O Marshall não subiu esses arquivos no GitHub para lucrar ou causar confusão, mas sim por puro instinto de preservação. Ele quer que a comunidade de modders, que é a verdadeira força motriz do PC, pegue esse material e transforme em algo polido e jogável para todo mundo. Considerando que o jogo estava quase terminado, não é impossível que a galera conserte os bugs e entregue uma experiência final digna de lançamento, transformando um lixo corporativo em um presente para os fãs.
É revoltante pensar que tantos projetos incríveis foram deletados por causa de metas de vendas irreais. O caso de Quake 4: Awakening é um lembrete de que a história dos games é cheia de buracos e que, muitas vezes, a única forma de salvarmos nossa memória afetiva é através de leaks e HDs velhos encontrados em sebos digitais. A indústria continua demitindo talentos enquanto enterra jogos que poderiam ter sido sucessos se tivessem tido um pouco mais de paciência.

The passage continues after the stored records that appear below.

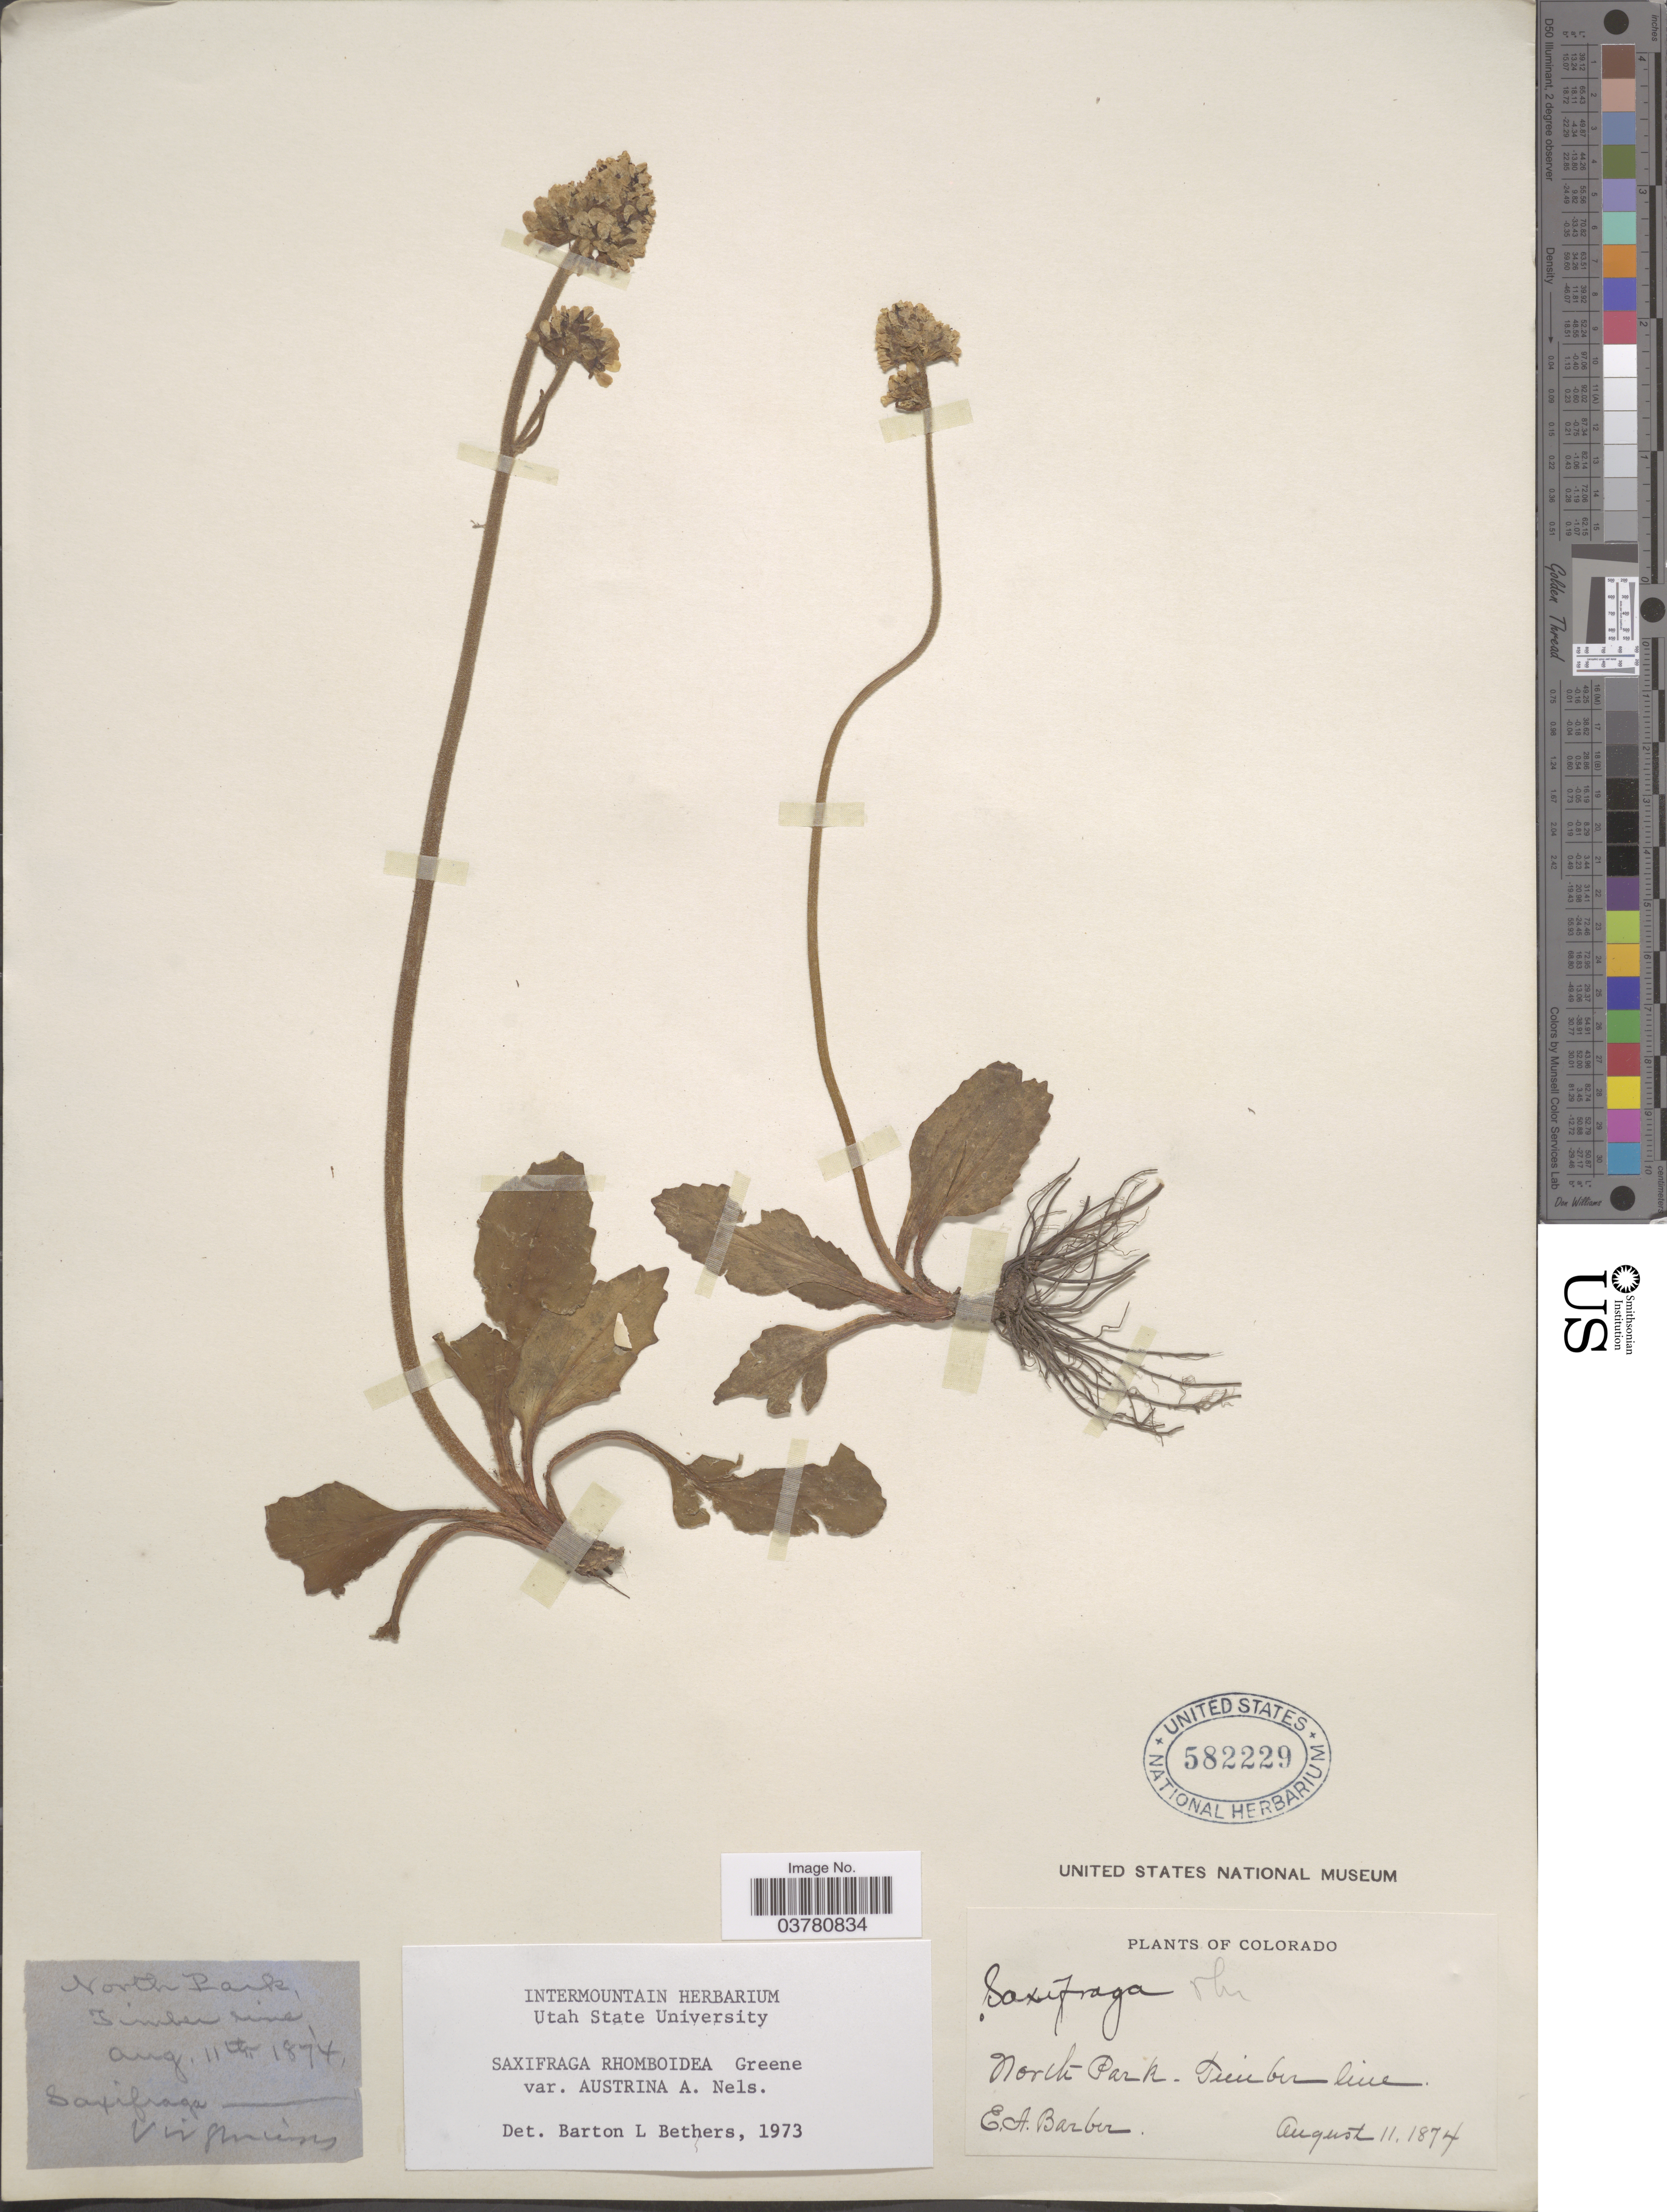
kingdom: Plantae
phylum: Tracheophyta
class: Magnoliopsida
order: Saxifragales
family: Saxifragaceae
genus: Micranthes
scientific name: Micranthes rhomboidea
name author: (Greene) Small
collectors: E. Barber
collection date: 1874-08-11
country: United States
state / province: Colorado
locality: North Park. Timber line.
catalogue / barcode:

No fim das contas, esse leak é mais do que apenas novas fases para um jogo antigo; é um resgate emocional. Ver a paixão de quem trabalhou no projeto e a alegria de quem descobriu a build mostra que a conexão entre desenvolvedor e jogador vai muito além de um código de barras ou de uma transação na Steam. É a prova de que a arte, mesmo que escondida em um disco rígido empoeirado, sempre encontra um jeito de voltar à superfície.
Agora é torcer para que a comunidade de modding faça a mágica acontecer e a gente possa jogar Quake 4: Awakening com a estabilidade que ele merecia ter tido há quase duas décadas. Se você sente falta daquela brutalidade dos shooters antigos, onde a única regra era atirar em tudo o que se movesse, esse achado é o paraíso. Vamos ver até onde a preservação digital consegue levar esse projeto agora que ele está livre das amarras da Activision.